Activity. Repeat the data verbatim.

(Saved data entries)
-------

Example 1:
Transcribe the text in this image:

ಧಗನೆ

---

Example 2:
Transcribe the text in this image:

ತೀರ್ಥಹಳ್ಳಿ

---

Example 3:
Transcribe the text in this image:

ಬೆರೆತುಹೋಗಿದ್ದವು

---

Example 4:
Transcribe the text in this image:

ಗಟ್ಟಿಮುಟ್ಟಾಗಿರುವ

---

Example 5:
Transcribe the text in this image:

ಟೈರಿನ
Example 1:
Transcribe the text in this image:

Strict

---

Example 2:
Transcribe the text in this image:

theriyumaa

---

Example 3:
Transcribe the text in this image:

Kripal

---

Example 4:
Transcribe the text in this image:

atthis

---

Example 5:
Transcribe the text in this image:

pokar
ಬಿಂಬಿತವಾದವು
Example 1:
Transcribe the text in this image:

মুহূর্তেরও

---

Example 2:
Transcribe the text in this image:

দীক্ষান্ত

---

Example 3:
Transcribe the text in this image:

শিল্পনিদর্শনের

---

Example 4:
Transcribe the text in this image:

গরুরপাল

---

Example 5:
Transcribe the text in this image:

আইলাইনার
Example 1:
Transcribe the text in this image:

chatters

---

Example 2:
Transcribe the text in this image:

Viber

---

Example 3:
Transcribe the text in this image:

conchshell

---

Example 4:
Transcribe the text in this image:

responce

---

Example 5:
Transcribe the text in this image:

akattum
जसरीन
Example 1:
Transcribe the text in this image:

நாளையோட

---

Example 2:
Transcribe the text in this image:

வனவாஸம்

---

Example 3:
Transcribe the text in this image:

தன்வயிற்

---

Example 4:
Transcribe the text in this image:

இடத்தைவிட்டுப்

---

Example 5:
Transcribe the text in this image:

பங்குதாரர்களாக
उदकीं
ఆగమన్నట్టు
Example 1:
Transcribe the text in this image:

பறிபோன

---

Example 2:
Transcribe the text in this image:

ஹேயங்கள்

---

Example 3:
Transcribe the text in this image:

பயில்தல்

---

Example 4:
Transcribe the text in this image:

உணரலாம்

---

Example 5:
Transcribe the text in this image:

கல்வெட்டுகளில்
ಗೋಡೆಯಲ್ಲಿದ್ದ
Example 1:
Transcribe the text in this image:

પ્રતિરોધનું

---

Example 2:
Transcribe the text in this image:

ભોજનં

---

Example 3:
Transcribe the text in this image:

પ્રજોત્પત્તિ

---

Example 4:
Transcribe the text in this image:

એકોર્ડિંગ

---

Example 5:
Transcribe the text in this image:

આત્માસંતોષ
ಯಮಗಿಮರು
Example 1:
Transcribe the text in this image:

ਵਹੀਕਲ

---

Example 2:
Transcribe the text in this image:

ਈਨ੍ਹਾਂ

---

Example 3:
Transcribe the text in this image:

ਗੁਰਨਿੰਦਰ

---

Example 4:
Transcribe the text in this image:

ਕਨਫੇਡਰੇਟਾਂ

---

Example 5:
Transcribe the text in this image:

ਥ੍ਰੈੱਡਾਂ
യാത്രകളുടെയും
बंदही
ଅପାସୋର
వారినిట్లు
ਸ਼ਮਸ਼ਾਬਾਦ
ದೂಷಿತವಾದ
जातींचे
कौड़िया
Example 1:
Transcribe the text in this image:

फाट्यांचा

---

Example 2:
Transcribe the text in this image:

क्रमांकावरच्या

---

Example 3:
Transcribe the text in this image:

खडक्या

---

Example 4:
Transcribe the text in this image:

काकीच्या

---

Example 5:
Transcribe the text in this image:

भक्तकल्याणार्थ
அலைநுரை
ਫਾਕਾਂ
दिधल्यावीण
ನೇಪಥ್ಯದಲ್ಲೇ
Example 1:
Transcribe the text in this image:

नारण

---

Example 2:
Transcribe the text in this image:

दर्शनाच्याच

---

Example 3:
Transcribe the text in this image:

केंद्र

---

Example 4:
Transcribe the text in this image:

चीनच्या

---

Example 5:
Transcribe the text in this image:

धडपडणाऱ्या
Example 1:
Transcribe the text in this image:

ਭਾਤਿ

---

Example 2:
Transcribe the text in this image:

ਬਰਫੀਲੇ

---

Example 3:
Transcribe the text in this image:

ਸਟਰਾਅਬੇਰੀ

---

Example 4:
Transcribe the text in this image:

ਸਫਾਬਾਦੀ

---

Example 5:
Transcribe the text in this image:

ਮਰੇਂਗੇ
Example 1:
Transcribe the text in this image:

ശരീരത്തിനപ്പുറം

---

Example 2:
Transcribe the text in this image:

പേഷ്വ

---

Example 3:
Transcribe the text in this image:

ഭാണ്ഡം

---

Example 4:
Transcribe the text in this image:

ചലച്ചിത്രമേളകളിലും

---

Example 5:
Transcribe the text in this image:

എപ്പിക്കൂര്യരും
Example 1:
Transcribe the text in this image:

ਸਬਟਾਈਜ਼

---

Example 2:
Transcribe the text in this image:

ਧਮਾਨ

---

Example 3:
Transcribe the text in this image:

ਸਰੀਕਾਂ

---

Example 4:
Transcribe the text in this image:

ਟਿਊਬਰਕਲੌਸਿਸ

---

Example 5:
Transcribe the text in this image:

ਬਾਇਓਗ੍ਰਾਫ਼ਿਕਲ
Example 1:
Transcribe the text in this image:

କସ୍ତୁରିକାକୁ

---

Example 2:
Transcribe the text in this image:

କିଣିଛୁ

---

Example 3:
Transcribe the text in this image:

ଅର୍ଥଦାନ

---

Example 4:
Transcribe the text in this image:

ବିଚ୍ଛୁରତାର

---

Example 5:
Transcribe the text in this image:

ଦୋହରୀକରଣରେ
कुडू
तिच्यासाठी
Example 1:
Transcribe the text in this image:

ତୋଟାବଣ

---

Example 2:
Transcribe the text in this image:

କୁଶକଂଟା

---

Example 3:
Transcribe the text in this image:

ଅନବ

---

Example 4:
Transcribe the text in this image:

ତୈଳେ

-------

Task result.
Example 1:
Transcribe the text in this image:

ಧಗನೆ

---

Example 2:
Transcribe the text in this image:

ತೀರ್ಥಹಳ್ಳಿ

---

Example 3:
Transcribe the text in this image:

ಬೆರೆತುಹೋಗಿದ್ದವು

---

Example 4:
Transcribe the text in this image:

ಗಟ್ಟಿಮುಟ್ಟಾಗಿರುವ

---

Example 5:
Transcribe the text in this image:

ಟೈರಿನ
Example 1:
Transcribe the text in this image:

Strict

---

Example 2:
Transcribe the text in this image:

theriyumaa

---

Example 3:
Transcribe the text in this image:

Kripal

---

Example 4:
Transcribe the text in this image:

atthis

---

Example 5:
Transcribe the text in this image:

pokar
ಬಿಂಬಿತವಾದವು
Example 1:
Transcribe the text in this image:

মুহূর্তেরও

---

Example 2:
Transcribe the text in this image:

দীক্ষান্ত

---

Example 3:
Transcribe the text in this image:

শিল্পনিদর্শনের

---

Example 4:
Transcribe the text in this image:

গরুরপাল

---

Example 5:
Transcribe the text in this image:

আইলাইনার
Example 1:
Transcribe the text in this image:

chatters

---

Example 2:
Transcribe the text in this image:

Viber

---

Example 3:
Transcribe the text in this image:

conchshell

---

Example 4:
Transcribe the text in this image:

responce

---

Example 5:
Transcribe the text in this image:

akattum
जसरीन
Example 1:
Transcribe the text in this image:

நாளையோட

---

Example 2:
Transcribe the text in this image:

வனவாஸம்

---

Example 3:
Transcribe the text in this image:

தன்வயிற்

---

Example 4:
Transcribe the text in this image:

இடத்தைவிட்டுப்

---

Example 5:
Transcribe the text in this image:

பங்குதாரர்களாக
उदकीं
ఆగమన్నట్టు
Example 1:
Transcribe the text in this image:

பறிபோன

---

Example 2:
Transcribe the text in this image:

ஹேயங்கள்

---

Example 3:
Transcribe the text in this image:

பயில்தல்

---

Example 4:
Transcribe the text in this image:

உணரலாம்

---

Example 5:
Transcribe the text in this image:

கல்வெட்டுகளில்
ಗೋಡೆಯಲ್ಲಿದ್ದ
Example 1:
Transcribe the text in this image:

પ્રતિરોધનું

---

Example 2:
Transcribe the text in this image:

ભોજનં

---

Example 3:
Transcribe the text in this image:

પ્રજોત્પત્તિ

---

Example 4:
Transcribe the text in this image:

એકોર્ડિંગ

---

Example 5:
Transcribe the text in this image:

આત્માસંતોષ
ಯಮಗಿಮರು
Example 1:
Transcribe the text in this image:

ਵਹੀਕਲ

---

Example 2:
Transcribe the text in this image:

ਈਨ੍ਹਾਂ

---

Example 3:
Transcribe the text in this image:

ਗੁਰਨਿੰਦਰ

---

Example 4:
Transcribe the text in this image:

ਕਨਫੇਡਰੇਟਾਂ

---

Example 5:
Transcribe the text in this image:

ਥ੍ਰੈੱਡਾਂ
യാത്രകളുടെയും
बंदही
ଅପାସୋର
వారినిట్లు
ਸ਼ਮਸ਼ਾਬਾਦ
ದೂಷಿತವಾದ
जातींचे
कौड़िया
Example 1:
Transcribe the text in this image:

फाट्यांचा

---

Example 2:
Transcribe the text in this image:

क्रमांकावरच्या

---

Example 3:
Transcribe the text in this image:

खडक्या

---

Example 4:
Transcribe the text in this image:

काकीच्या

---

Example 5:
Transcribe the text in this image:

भक्तकल्याणार्थ
அலைநுரை
ਫਾਕਾਂ
दिधल्यावीण
ನೇಪಥ್ಯದಲ್ಲೇ
Example 1:
Transcribe the text in this image:

नारण

---

Example 2:
Transcribe the text in this image:

दर्शनाच्याच

---

Example 3:
Transcribe the text in this image:

केंद्र

---

Example 4:
Transcribe the text in this image:

चीनच्या

---

Example 5:
Transcribe the text in this image:

धडपडणाऱ्या
Example 1:
Transcribe the text in this image:

ਭਾਤਿ

---

Example 2:
Transcribe the text in this image:

ਬਰਫੀਲੇ

---

Example 3:
Transcribe the text in this image:

ਸਟਰਾਅਬੇਰੀ

---

Example 4:
Transcribe the text in this image:

ਸਫਾਬਾਦੀ

---

Example 5:
Transcribe the text in this image:

ਮਰੇਂਗੇ
Example 1:
Transcribe the text in this image:

ശരീരത്തിനപ്പുറം

---

Example 2:
Transcribe the text in this image:

പേഷ്വ

---

Example 3:
Transcribe the text in this image:

ഭാണ്ഡം

---

Example 4:
Transcribe the text in this image:

ചലച്ചിത്രമേളകളിലും

---

Example 5:
Transcribe the text in this image:

എപ്പിക്കൂര്യരും
Example 1:
Transcribe the text in this image:

ਸਬਟਾਈਜ਼

---

Example 2:
Transcribe the text in this image:

ਧਮਾਨ

---

Example 3:
Transcribe the text in this image:

ਸਰੀਕਾਂ

---

Example 4:
Transcribe the text in this image:

ਟਿਊਬਰਕਲੌਸਿਸ

---

Example 5:
Transcribe the text in this image:

ਬਾਇਓਗ੍ਰਾਫ਼ਿਕਲ
Example 1:
Transcribe the text in this image:

କସ୍ତୁରିକାକୁ

---

Example 2:
Transcribe the text in this image:

କିଣିଛୁ

---

Example 3:
Transcribe the text in this image:

ଅର୍ଥଦାନ

---

Example 4:
Transcribe the text in this image:

ବିଚ୍ଛୁରତାର

---

Example 5:
Transcribe the text in this image:

ଦୋହରୀକରଣରେ
कुडू
तिच्यासाठी
Example 1:
Transcribe the text in this image:

ତୋଟାବଣ

---

Example 2:
Transcribe the text in this image:

କୁଶକଂଟା

---

Example 3:
Transcribe the text in this image:

ଅନବ

---

Example 4:
Transcribe the text in this image:

ତୈଳେ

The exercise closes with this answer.